══ MATERIAL SHOWN

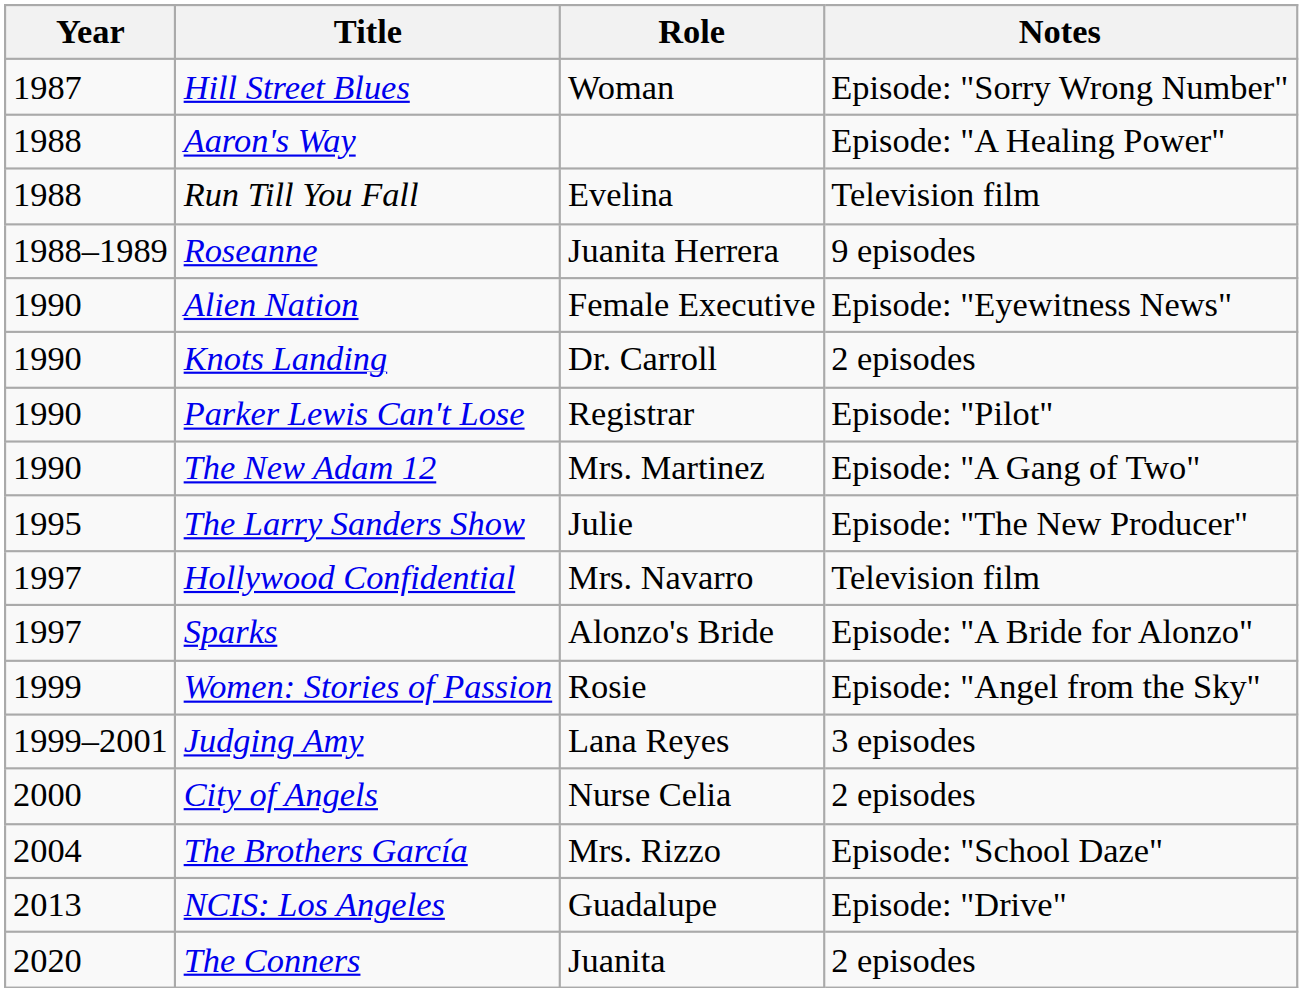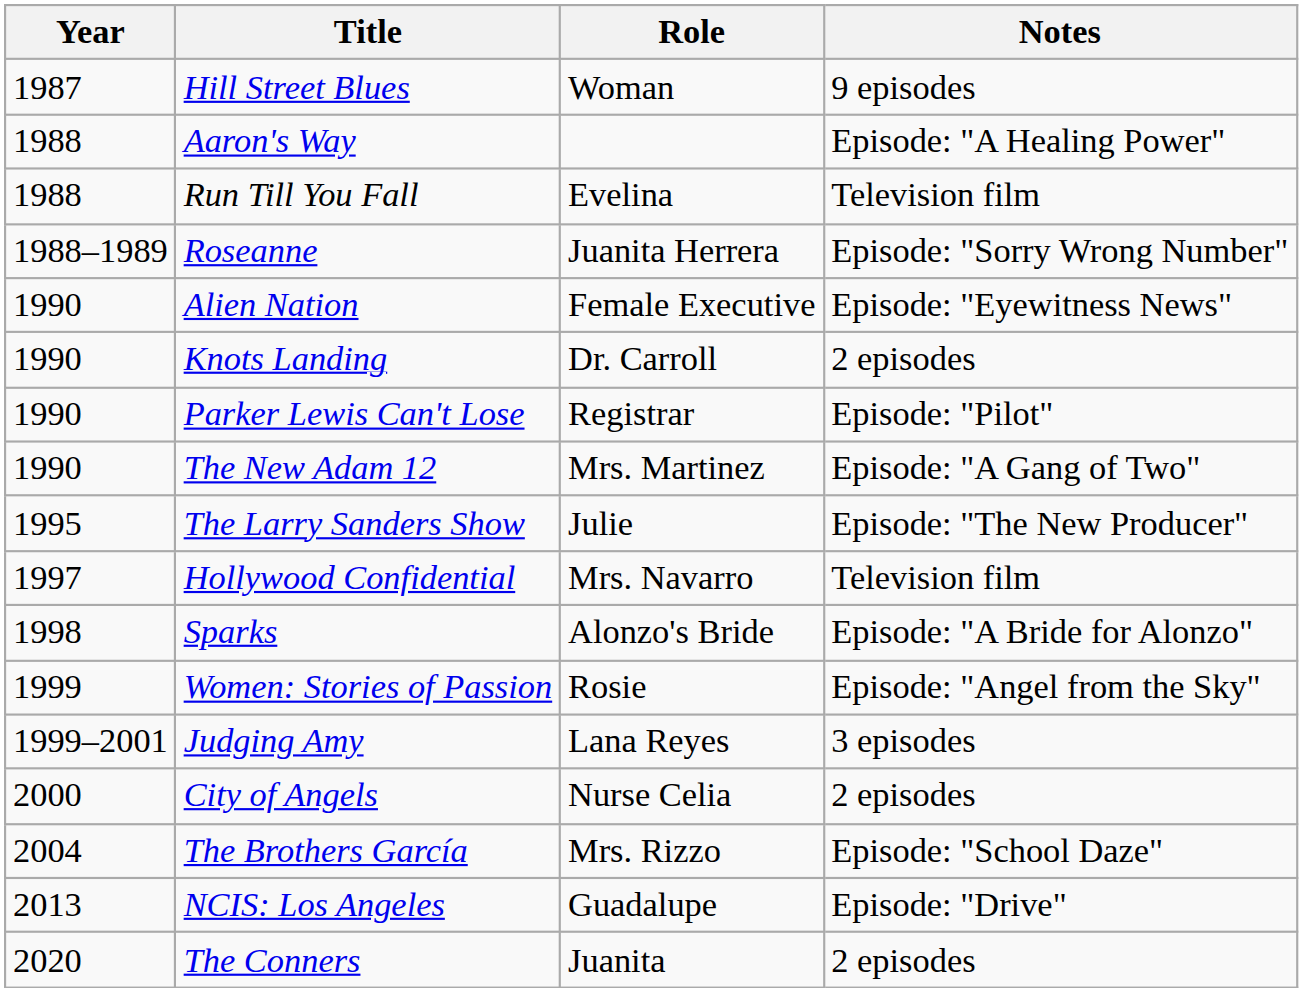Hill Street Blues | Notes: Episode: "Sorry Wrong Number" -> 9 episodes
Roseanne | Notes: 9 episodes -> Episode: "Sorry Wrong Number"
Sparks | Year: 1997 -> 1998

════
══ MATERIAL SHOWN

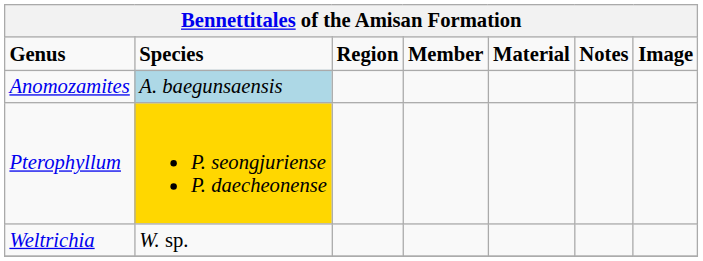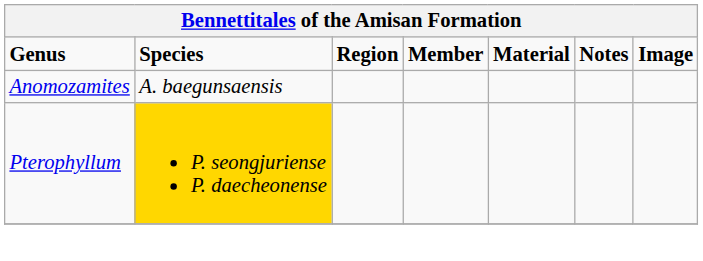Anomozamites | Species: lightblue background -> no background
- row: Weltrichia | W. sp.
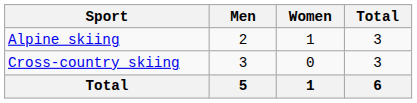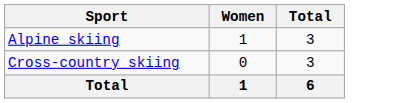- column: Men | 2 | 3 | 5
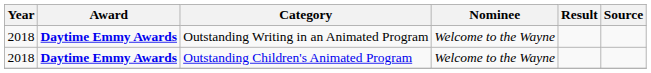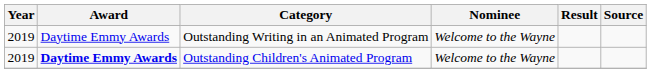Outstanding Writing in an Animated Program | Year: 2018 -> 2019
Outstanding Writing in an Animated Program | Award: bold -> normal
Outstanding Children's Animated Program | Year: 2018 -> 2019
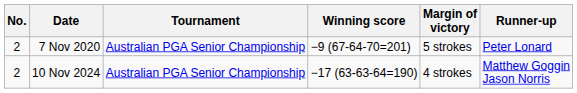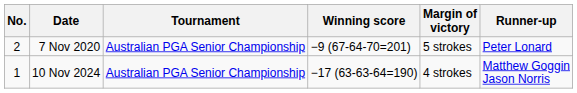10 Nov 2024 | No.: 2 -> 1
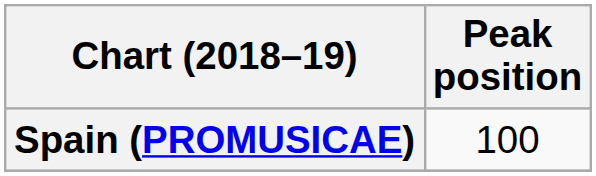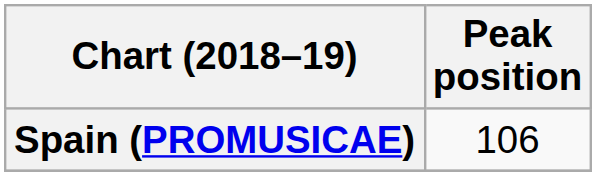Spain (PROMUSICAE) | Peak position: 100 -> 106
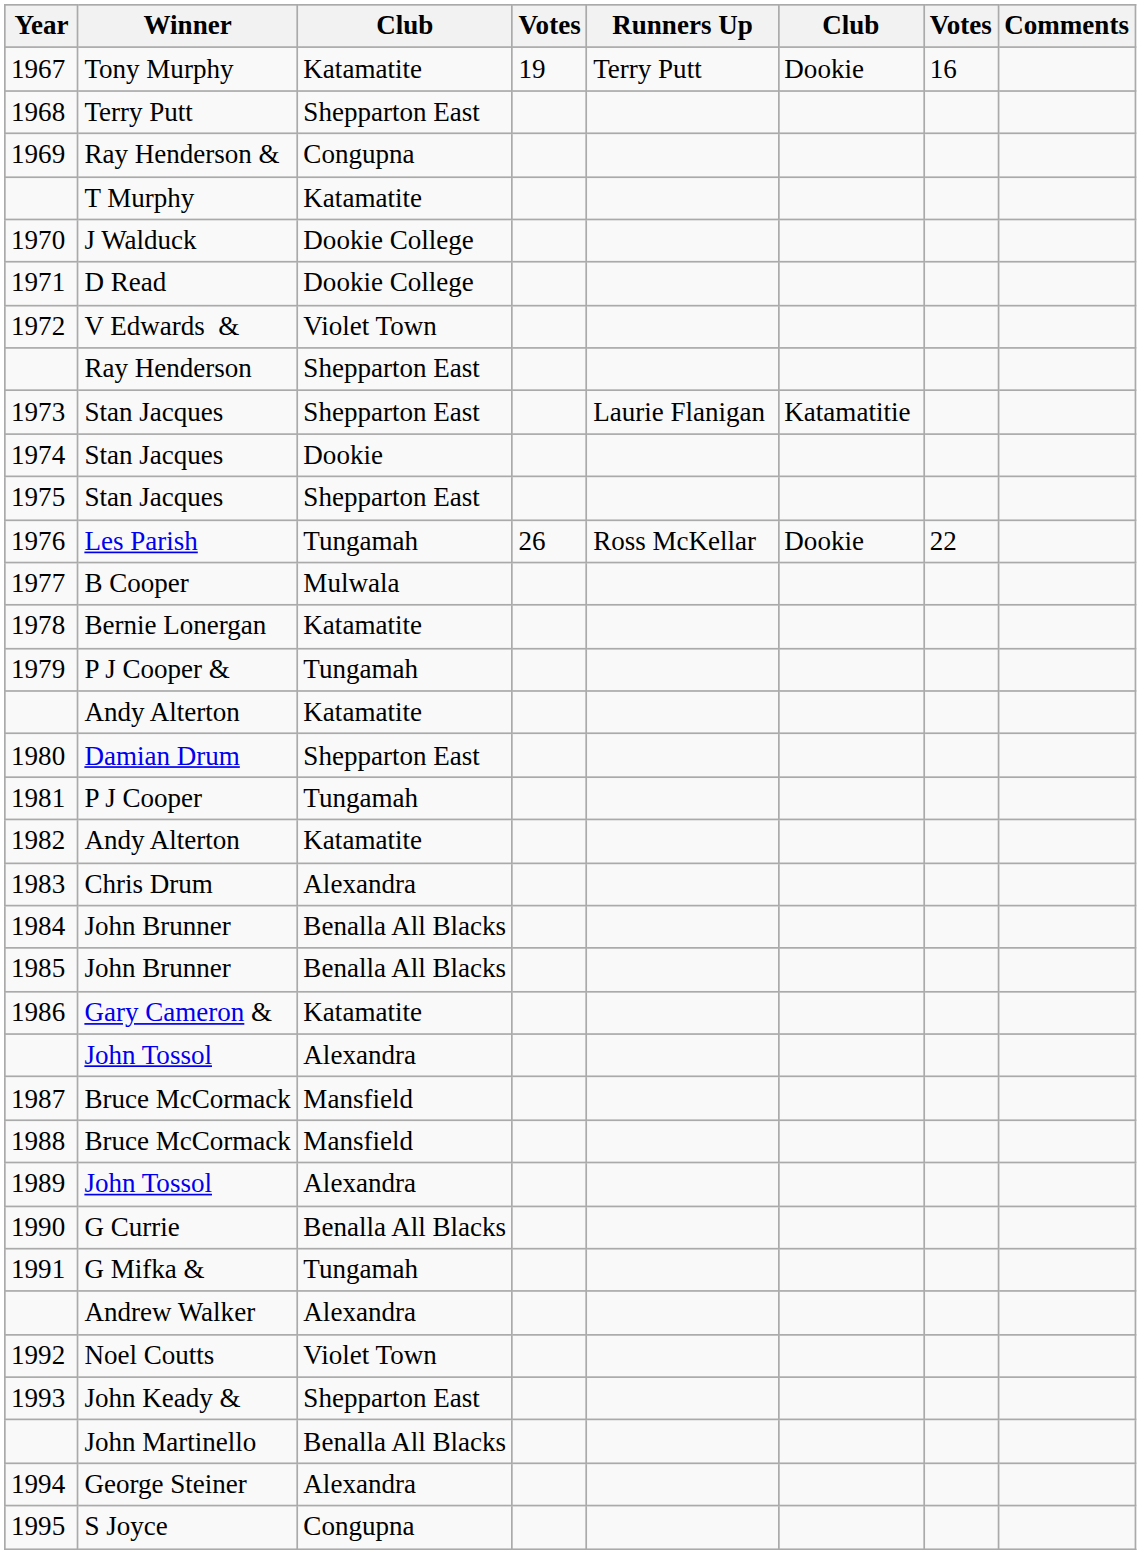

════

◆ AIM OF THE EXERCISE: Convert the entries from the line with "Hill Street Blues" up to and including the line with "Sparks | Year: 1997 -> 1998" into a JSON list of strings, one string per line, skipping blank lines. Leave the pictures out of the answer.

◆ THE OUTPUT:
[
  "Hill Street Blues | Notes: Episode: \"Sorry Wrong Number\" -> 9 episodes",
  "Roseanne | Notes: 9 episodes -> Episode: \"Sorry Wrong Number\"",
  "Sparks | Year: 1997 -> 1998"
]